Format the lines of the listing, from its first line through the line containing "filmic rgb: black relative exposure -3.28", inclusive, as a JSON list of strings, one string per line, leaving out any blank lines.

Records from a data source:
((

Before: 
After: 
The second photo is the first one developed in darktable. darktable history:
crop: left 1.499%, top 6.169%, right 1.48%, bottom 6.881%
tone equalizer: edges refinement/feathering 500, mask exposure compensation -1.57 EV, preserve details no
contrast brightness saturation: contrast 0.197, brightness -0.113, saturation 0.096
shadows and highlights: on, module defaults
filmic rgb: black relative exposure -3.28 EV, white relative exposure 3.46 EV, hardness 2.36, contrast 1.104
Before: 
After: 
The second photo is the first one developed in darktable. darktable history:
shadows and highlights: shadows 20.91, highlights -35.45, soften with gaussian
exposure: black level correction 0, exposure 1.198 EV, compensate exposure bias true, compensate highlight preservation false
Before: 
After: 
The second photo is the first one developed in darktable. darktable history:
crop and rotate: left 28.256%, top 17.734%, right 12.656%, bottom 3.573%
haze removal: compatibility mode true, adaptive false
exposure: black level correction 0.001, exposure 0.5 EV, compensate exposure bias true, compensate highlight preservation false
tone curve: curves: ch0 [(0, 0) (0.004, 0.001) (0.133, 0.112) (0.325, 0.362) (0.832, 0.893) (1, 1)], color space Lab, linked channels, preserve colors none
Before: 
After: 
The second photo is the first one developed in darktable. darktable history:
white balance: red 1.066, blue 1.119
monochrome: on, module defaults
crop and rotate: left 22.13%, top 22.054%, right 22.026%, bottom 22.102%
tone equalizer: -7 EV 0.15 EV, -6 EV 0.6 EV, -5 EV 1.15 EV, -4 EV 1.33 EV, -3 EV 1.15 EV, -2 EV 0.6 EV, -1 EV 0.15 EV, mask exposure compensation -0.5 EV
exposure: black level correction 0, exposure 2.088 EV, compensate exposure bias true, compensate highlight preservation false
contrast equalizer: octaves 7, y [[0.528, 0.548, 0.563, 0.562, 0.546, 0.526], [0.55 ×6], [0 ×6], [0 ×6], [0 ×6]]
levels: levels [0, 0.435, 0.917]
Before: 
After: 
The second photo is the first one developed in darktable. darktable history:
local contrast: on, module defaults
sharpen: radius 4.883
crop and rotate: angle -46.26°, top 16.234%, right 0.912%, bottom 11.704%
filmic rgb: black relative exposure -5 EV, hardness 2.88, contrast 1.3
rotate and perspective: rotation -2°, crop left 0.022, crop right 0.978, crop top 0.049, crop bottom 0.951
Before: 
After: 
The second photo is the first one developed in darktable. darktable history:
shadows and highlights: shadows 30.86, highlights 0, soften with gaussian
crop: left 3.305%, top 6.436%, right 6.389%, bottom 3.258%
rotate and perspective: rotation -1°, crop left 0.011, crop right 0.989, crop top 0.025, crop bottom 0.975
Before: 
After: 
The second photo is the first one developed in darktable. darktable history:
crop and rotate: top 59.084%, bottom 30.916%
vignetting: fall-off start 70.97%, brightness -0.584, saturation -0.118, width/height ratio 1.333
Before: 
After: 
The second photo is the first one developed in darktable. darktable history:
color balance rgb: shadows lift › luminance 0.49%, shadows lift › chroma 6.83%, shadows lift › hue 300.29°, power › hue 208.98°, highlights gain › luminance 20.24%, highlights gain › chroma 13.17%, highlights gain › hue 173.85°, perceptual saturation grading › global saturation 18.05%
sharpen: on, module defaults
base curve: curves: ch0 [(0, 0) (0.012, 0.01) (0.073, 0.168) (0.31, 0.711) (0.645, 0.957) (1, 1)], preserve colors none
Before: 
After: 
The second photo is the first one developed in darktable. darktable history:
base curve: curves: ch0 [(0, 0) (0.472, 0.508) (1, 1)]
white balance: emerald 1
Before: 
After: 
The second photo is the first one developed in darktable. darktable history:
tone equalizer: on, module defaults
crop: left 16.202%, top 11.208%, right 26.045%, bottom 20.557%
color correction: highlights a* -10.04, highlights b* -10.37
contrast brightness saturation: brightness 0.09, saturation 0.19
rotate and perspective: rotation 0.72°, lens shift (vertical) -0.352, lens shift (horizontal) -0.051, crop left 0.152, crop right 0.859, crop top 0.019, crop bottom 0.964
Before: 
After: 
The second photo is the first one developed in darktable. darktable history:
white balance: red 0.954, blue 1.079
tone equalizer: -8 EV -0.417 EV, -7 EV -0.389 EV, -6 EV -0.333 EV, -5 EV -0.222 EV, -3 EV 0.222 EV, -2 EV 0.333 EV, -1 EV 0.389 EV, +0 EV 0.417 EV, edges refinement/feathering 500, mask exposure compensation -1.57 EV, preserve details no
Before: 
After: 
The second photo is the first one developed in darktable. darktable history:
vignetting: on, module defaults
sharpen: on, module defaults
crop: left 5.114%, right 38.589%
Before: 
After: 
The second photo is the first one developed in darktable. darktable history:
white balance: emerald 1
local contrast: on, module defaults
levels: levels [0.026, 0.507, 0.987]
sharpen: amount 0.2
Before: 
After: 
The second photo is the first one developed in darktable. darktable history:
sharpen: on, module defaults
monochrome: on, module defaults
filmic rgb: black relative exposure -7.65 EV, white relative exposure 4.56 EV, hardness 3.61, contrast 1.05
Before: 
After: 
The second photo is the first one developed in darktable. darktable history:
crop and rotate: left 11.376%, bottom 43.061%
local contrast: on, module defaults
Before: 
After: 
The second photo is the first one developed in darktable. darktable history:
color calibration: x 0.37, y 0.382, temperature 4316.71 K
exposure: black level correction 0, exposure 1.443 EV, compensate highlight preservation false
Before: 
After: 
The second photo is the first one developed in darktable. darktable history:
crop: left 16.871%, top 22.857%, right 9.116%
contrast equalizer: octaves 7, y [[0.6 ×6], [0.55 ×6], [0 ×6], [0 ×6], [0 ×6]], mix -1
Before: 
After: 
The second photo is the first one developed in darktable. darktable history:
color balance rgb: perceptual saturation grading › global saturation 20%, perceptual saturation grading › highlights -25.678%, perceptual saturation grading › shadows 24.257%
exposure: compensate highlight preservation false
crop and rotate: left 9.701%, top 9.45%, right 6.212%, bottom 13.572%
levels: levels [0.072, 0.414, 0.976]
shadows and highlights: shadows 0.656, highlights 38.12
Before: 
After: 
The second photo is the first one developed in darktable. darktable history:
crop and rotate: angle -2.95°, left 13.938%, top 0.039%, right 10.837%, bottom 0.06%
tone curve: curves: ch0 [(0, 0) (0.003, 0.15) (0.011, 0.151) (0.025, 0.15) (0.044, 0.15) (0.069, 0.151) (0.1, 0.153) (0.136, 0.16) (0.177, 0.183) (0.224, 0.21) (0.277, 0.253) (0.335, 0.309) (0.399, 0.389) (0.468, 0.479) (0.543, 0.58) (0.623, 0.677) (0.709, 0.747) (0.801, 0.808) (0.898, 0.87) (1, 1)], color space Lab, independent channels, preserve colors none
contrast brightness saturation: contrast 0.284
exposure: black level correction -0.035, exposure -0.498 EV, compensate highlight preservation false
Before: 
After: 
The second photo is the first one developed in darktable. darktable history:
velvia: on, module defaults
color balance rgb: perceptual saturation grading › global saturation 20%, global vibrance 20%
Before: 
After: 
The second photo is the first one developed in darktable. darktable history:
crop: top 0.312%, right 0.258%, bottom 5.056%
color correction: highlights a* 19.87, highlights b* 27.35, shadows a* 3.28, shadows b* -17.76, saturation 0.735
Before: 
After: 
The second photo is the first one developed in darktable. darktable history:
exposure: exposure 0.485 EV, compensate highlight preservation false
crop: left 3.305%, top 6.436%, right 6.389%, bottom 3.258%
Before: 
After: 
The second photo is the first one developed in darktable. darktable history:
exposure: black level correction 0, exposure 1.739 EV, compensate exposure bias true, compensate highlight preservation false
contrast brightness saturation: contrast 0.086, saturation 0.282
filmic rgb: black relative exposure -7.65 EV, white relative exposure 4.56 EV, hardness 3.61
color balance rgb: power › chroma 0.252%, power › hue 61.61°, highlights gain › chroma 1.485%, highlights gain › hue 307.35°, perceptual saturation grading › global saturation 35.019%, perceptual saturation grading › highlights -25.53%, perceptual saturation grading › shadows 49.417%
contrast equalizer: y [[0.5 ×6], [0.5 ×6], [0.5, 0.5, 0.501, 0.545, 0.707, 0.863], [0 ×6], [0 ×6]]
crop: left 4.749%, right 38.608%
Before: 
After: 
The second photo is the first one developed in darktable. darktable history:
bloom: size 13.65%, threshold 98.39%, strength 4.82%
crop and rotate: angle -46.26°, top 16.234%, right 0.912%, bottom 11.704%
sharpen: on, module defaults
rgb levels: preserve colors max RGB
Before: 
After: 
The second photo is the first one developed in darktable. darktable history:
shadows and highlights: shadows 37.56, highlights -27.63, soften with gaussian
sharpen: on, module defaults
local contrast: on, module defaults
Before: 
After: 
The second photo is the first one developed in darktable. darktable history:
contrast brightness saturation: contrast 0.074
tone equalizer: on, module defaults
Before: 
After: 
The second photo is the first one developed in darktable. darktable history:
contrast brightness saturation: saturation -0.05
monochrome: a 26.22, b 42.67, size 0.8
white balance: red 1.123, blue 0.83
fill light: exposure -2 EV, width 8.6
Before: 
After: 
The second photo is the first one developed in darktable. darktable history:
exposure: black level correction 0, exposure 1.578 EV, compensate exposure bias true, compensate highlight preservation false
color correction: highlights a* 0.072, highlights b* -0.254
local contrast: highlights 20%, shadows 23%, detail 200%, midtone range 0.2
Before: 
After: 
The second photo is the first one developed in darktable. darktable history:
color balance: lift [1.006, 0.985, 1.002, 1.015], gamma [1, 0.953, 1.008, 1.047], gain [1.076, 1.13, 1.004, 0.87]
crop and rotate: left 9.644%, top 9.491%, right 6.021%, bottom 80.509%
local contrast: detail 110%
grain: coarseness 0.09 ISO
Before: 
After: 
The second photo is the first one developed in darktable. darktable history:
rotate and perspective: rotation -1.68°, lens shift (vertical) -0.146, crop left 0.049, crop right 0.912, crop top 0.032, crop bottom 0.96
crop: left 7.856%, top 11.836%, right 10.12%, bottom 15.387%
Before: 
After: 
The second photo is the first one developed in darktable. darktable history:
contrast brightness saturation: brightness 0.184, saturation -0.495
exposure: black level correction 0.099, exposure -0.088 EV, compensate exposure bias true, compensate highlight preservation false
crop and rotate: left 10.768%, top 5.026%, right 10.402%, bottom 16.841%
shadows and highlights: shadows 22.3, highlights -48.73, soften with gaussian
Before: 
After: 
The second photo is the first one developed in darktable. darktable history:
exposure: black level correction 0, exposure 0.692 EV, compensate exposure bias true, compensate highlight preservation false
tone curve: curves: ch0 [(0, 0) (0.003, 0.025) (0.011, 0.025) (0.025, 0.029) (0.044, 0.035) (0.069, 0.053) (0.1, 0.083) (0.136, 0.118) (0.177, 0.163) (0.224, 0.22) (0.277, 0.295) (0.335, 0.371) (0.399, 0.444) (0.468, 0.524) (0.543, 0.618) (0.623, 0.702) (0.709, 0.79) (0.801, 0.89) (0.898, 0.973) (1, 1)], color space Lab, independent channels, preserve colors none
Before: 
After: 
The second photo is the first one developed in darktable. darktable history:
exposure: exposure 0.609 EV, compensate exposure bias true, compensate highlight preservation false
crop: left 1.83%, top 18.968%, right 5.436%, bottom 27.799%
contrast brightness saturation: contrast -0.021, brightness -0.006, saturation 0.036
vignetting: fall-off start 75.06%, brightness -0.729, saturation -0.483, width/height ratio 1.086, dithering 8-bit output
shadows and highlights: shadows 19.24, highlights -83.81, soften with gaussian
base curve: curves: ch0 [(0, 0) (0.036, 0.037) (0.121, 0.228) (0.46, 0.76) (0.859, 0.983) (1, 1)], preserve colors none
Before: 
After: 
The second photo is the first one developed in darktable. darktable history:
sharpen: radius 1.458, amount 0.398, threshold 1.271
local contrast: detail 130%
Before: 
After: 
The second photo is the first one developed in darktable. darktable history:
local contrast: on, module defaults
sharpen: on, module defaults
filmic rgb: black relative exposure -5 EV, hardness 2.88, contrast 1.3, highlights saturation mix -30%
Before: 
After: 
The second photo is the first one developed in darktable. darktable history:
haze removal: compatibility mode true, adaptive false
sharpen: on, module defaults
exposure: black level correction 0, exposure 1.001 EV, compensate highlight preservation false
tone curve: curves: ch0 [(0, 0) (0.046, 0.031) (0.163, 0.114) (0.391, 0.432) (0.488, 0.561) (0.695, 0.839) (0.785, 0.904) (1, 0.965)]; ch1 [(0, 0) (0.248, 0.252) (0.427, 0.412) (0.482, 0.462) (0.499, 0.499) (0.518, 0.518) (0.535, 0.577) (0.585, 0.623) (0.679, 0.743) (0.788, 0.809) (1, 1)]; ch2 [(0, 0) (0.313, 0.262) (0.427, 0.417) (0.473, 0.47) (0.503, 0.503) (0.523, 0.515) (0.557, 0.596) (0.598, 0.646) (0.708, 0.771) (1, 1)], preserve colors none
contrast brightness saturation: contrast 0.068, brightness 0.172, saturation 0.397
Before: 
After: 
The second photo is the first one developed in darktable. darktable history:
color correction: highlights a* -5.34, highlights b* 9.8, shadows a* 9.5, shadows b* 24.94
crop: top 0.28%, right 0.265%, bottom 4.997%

))

▸ **Solution for this problem**:
[
  "Before: ",
  "After: ",
  "The second photo is the first one developed in darktable. darktable history:",
  "crop: left 1.499%, top 6.169%, right 1.48%, bottom 6.881%",
  "tone equalizer: edges refinement/feathering 500, mask exposure compensation -1.57 EV, preserve details no",
  "contrast brightness saturation: contrast 0.197, brightness -0.113, saturation 0.096",
  "shadows and highlights: on, module defaults",
  "filmic rgb: black relative exposure -3.28 EV, white relative exposure 3.46 EV, hardness 2.36, contrast 1.104"
]